Microsoft with NetClean made its "PhotoDNA" image matching technology available to law enforcement at no cost to help enhance their child sex abuse investigations - empowering them to more efficiently identify and rescue victims and bring abusers to justice.
The scale of the online child pornography problem and the amount of data associated with these types of investigations is massive. Since 2002, the National Center for Missing & Exploited Children (NCMEC) has reviewed more than 65 million images and videos of child sexual exploitation reported by law enforcement.
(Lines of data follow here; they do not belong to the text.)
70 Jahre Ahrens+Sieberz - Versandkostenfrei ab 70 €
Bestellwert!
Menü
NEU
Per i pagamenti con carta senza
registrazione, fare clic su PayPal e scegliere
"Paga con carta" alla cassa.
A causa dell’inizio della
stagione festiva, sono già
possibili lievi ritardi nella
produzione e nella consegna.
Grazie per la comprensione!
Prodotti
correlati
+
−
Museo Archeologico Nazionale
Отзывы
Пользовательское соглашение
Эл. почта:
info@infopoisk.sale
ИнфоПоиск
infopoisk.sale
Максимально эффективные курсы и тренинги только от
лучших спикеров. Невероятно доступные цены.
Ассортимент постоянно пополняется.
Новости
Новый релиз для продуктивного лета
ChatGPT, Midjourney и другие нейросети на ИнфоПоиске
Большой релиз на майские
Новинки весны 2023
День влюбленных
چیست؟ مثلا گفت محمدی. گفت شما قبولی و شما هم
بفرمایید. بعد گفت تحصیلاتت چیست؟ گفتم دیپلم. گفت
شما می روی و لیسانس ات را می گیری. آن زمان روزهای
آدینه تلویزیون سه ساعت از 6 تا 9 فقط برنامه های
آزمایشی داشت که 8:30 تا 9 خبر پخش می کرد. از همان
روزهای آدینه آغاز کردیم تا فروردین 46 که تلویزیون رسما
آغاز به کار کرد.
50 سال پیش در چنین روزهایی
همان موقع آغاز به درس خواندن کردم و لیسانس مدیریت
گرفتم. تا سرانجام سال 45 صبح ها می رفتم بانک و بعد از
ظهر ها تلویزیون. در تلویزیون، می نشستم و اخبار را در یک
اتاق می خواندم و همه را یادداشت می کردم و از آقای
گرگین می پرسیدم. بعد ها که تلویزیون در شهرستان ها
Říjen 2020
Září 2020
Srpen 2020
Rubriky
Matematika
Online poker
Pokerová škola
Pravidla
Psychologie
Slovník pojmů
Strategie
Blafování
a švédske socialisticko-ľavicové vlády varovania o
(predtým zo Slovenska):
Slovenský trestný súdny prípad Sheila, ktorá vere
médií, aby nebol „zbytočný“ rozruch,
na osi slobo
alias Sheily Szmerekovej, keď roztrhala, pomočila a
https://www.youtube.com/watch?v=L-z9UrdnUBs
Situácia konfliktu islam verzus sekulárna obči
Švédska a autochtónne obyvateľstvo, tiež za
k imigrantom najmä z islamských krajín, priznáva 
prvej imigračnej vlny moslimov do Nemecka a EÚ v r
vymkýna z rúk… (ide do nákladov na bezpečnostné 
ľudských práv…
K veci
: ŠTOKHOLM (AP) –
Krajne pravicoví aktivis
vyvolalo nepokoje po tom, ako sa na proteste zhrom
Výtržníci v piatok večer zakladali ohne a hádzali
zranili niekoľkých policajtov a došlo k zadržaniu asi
"PhotoDNA is an image-matching technology developed by Microsoft Research in collaboration with Dartmouth College. It creates a unique signature for a digital image, something like a fingerprint, which can be compared with the signatures of other images to find copies of that image. NCMEC and online service providers such as Microsoft and Facebook currently use PhotoDNA to help find, report and eliminate some of the worst known images of child pornography online, helping identify thousands of these horrific images that would previously have gone undetected," Microsoft revealed.
PhotoDNA will be available to law enforcement at no charge via:
- "NetClean Analyze. PhotoDNA is being made available through a new version of NetClean Analyze, a free technology already used by law enforcement in many countries worldwide. The new version will also include functionality to support connections between NetClean Analyze and the Child Exploitation Tracking System (CETS) where appropriate.
- The Child Exploitation Tracking System (CETS). PhotoDNA is being integrated into CETS, a collaborative global law enforcement program supported by Microsoft technology for child pornography investigations. CETS helps law enforcement agencies follow hundreds of suspects at a time and eliminate duplication, making it more efficient for the agencies to follow up on leads, collect evidence and build cases against suspected child pornographers. CETS is currently used by agencies in Australia, Brazil, Belgium, Canada, Italy, the United Kingdom and the United States.
- Direct licensing. Certain law enforcement agencies with the technical capacity and resources required to manage PhotoDNA source code integration themselves can license the technology directly for use in child sexual exploitation investigations. At this time, the Netherlands Forensics Institute and the New Zealand Department of Internal Affairs have licensed the PhotoDNA source code," Microsoft informed.